P.48 « Françoise choisit de se “décentrer”. En abandonnant l’histoire déjà écrite au profit de la rencontre avec l’Autre, elle accomplit un saut dans le vide par rapport à son éducation, sa famille, et tout ce à quoi elle s’était plutôt résignée à être sans le désirer : une mère au foyer. »
P.52 « Noces avec l’Afrique dès les premières minutes pour Françoise qui, sourire aux lèvres, aimait raconter qu’elle s’était sentie là où elle devait être, à sa place naturelle. Comme une évidence, une certitude aussi. Françoise l’Africaine qui ne reniera jamais l’amour fou et constant qu’elle éprouvera pour ce continent. Juste avant de mourir, soixante ans après son premier voyage en Afrique, elle confiera à Annick Cojean, journaliste au Monde : “J’ai su instantanément que j’avais trouvé ma voie.” »

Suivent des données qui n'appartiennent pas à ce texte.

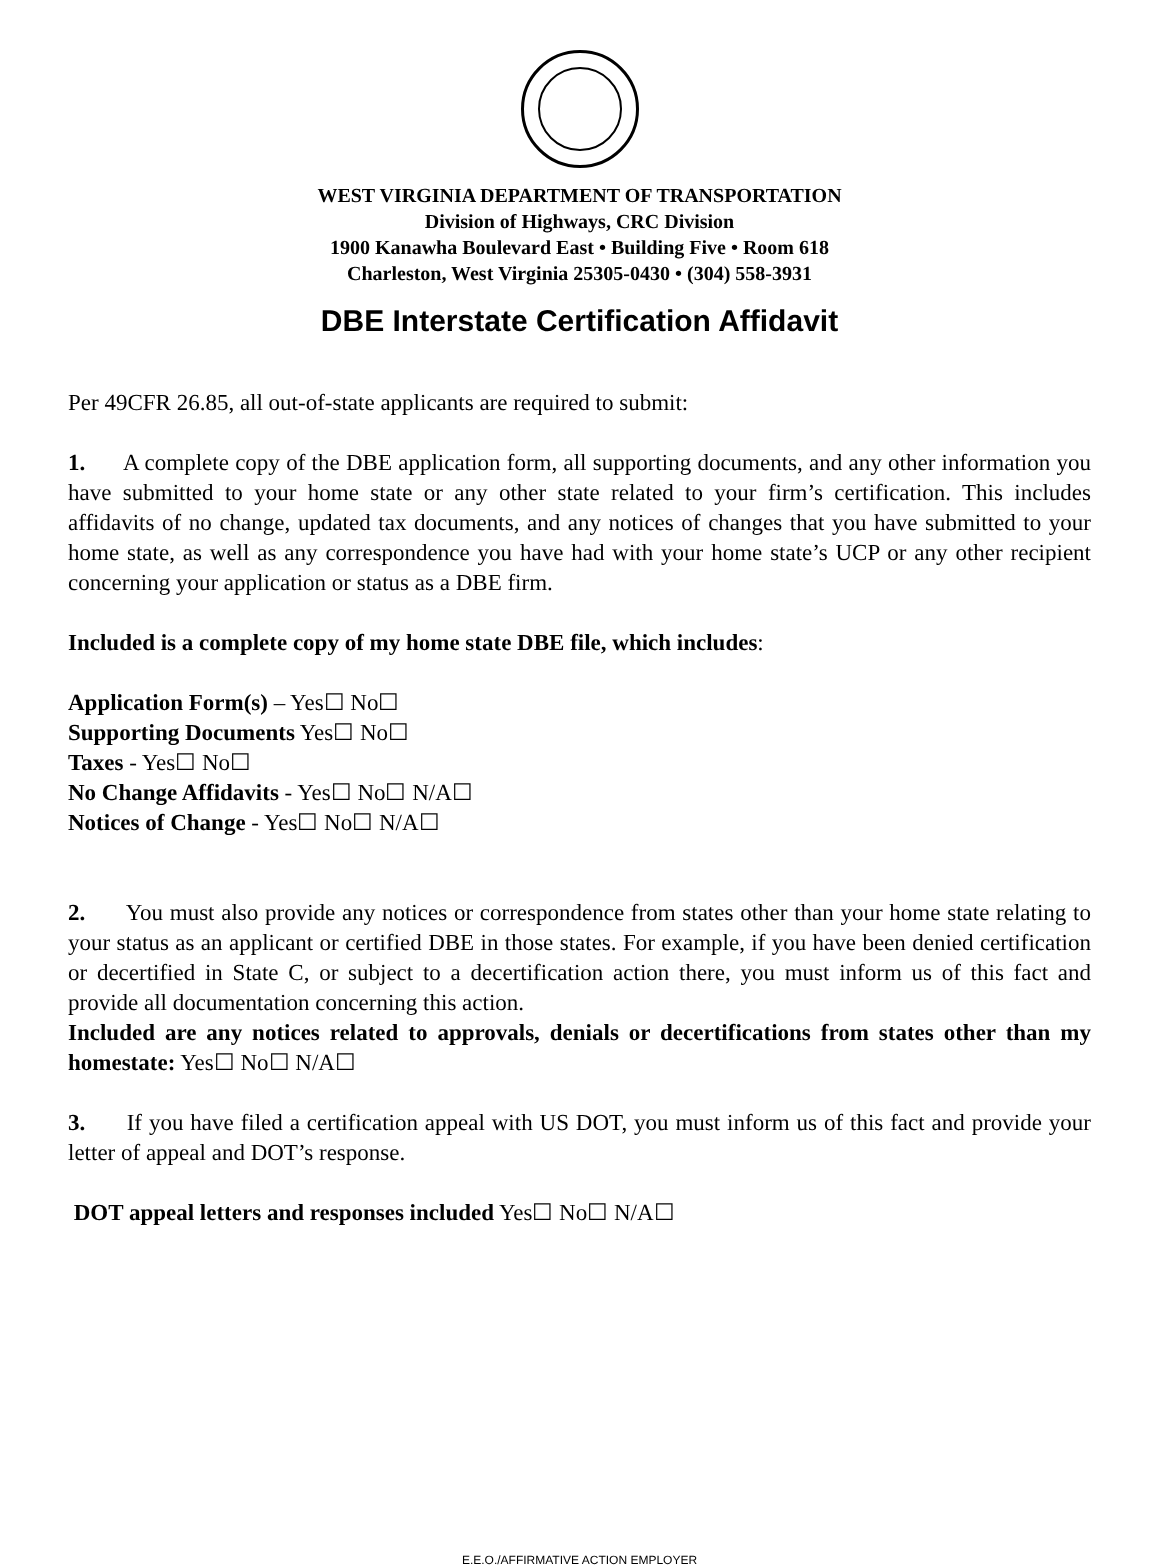WEST VIRGINIA DEPARTMENT OF TRANSPORTATION
Division of Highways, CRC Division
1900 Kanawha Boulevard East • Building Five • Room 618
Charleston, West Virginia 25305-0430 • (304) 558-3931
DBE Interstate Certification Affidavit
Per 49CFR 26.85, all out-of-state applicants are required to submit:
1. A complete copy of the DBE application form, all supporting documents, and any other information you have submitted to your home state or any other state related to your firm’s certification. This includes affidavits of no change, updated tax documents, and any notices of changes that you have submitted to your home state, as well as any correspondence you have had with your home state’s UCP or any other recipient concerning your application or status as a DBE firm.
Included is a complete copy of my home state DBE file, which includes:
Application Form(s) – Yes☐ No☐
Supporting Documents Yes☐ No☐
Taxes - Yes☐ No☐
No Change Affidavits - Yes☐ No☐ N/A☐
Notices of Change - Yes☐ No☐ N/A☐
2. You must also provide any notices or correspondence from states other than your home state relating to your status as an applicant or certified DBE in those states. For example, if you have been denied certification or decertified in State C, or subject to a decertification action there, you must inform us of this fact and provide all documentation concerning this action.
Included are any notices related to approvals, denials or decertifications from states other than my homestate: Yes☐ No☐ N/A☐
3. If you have filed a certification appeal with US DOT, you must inform us of this fact and provide your letter of appeal and DOT’s response.
DOT appeal letters and responses included Yes☐ No☐ N/A☐
E.E.O./AFFIRMATIVE ACTION EMPLOYER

P.54 « Levés très tôt, elle et Michel partent faire des relevés de terrain et se livrent à des enquêtes ethnographiques. [...]Françoise et Michel, s’ils n’ont pas milité dans les cercles indépendantistes des étudiants africains à Paris, se vivent cependant comme des anticolonialistes. » P.56 « Ils vont vite se heurter à ceux qu’on a longtemps nommés en Afrique les “petits Blancs”, ceux qui assoient leur pouvoir sur l’administration coloniale, ceux qui méprisent les autochtones qu’ils tutoient systématiquement, sans se cacher du racisme qui les habite, et qui viennent en Afrique “faire du franc CFA” ».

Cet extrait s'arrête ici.